[Saved data entries]
_ _ _ _ _ _ _
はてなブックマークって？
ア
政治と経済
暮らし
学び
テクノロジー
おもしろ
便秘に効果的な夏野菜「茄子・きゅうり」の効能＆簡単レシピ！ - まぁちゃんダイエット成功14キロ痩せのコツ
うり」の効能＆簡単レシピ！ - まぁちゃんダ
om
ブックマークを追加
_ _ _ _ _ _ _
ACTION ITEM » Reproduce every line of the data above, keeping each one unchanged and in its original order.

EXERCISE RESPONSE »
はてなブックマークって？
ア
政治と経済
暮らし
学び
テクノロジー
おもしろ
便秘に効果的な夏野菜「茄子・きゅうり」の効能＆簡単レシピ！ - まぁちゃんダイエット成功14キロ痩せのコツ
うり」の効能＆簡単レシピ！ - まぁちゃんダ
om
ブックマークを追加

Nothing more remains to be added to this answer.